▶ [Task brief]
Restate word for word the lines of the entries below, starting with the line that holds "hfov_deg: 27.6" and ending with the line that holds "f_number: 2.8", and no others.
[Task input Boundary: Start]
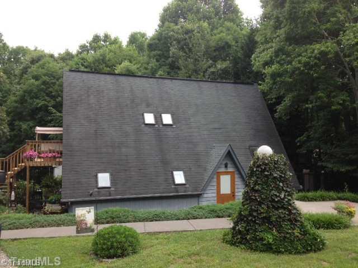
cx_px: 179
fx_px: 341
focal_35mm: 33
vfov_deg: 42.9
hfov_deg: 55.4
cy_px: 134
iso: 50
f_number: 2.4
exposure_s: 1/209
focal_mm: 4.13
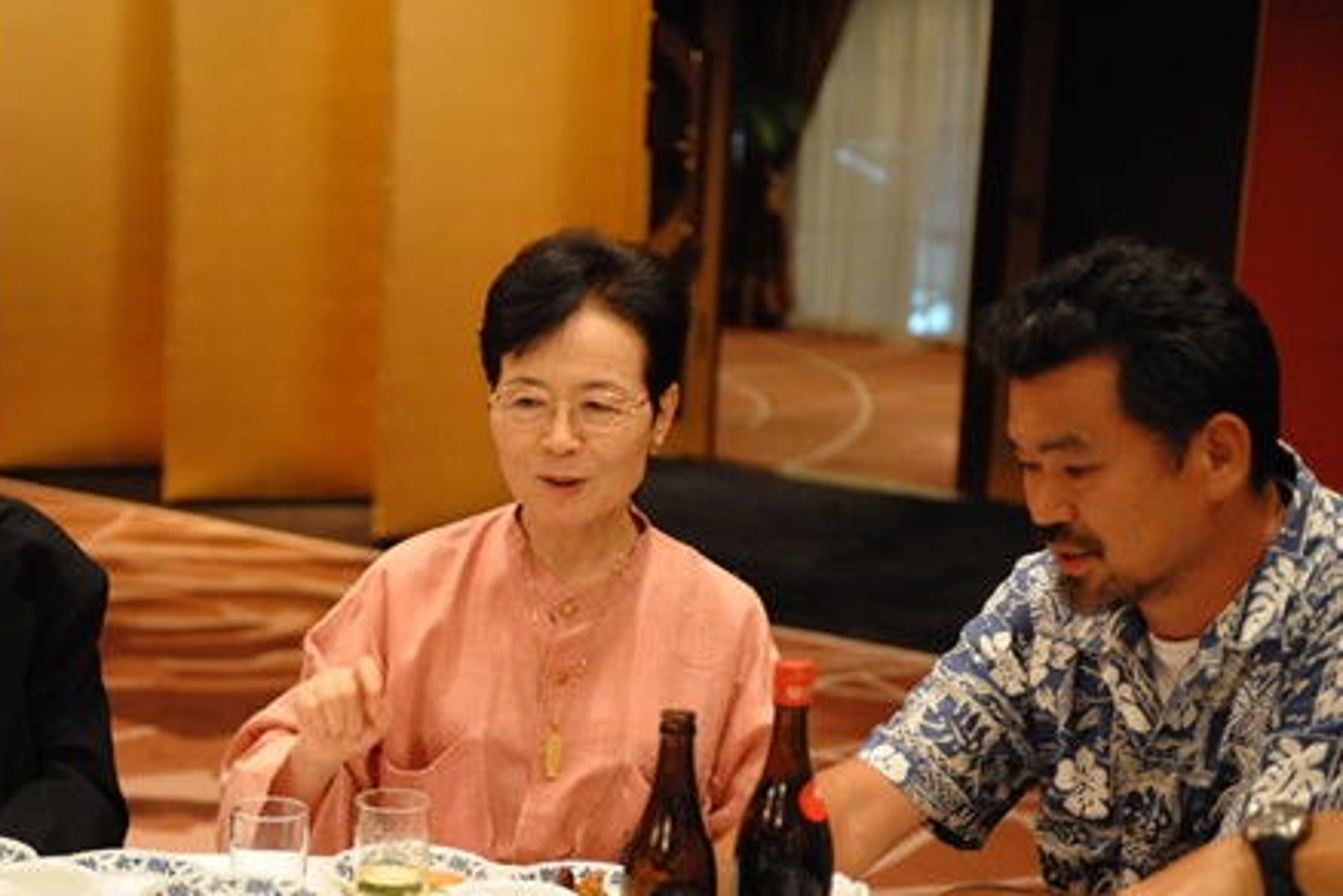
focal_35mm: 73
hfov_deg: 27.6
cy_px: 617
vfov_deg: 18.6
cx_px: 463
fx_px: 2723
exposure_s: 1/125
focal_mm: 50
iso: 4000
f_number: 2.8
[Task input Boundary: End]
[Task input Boundary: Start]
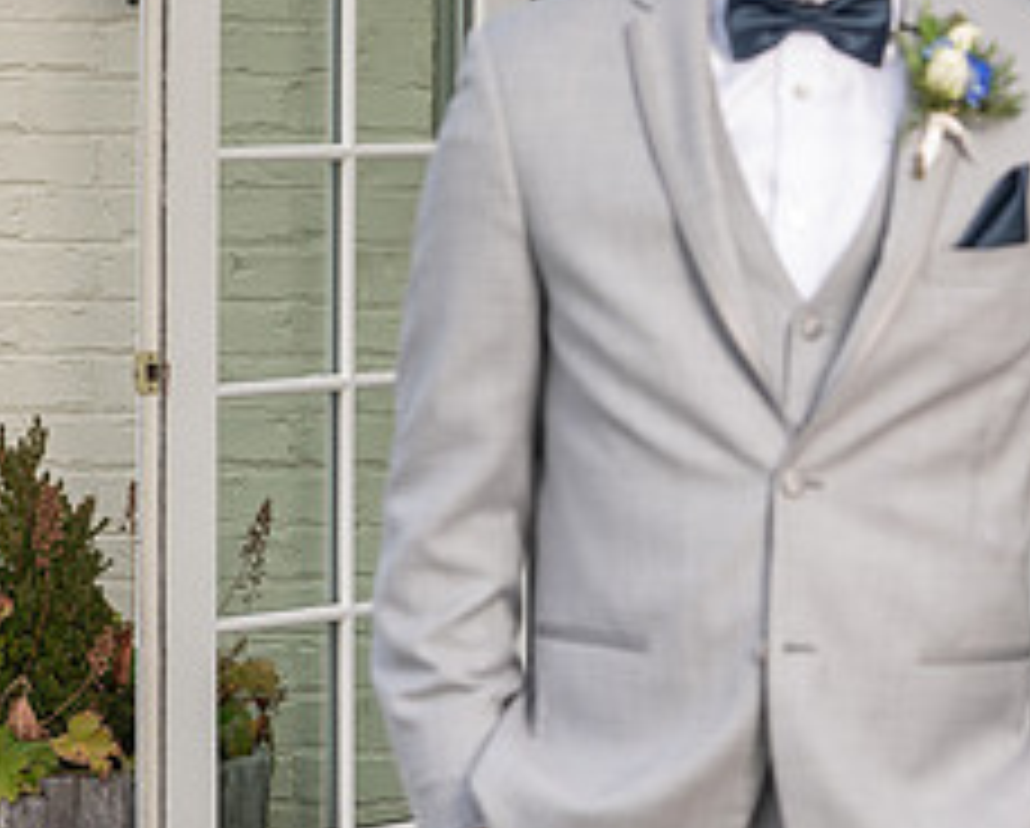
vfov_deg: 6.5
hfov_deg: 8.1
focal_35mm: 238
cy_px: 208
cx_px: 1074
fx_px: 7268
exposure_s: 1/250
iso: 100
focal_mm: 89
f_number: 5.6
[Task input Boundary: End]
▶ [Result of the exercise]
hfov_deg: 27.6
cy_px: 617
vfov_deg: 18.6
cx_px: 463
fx_px: 2723
exposure_s: 1/125
focal_mm: 50
iso: 4000
f_number: 2.8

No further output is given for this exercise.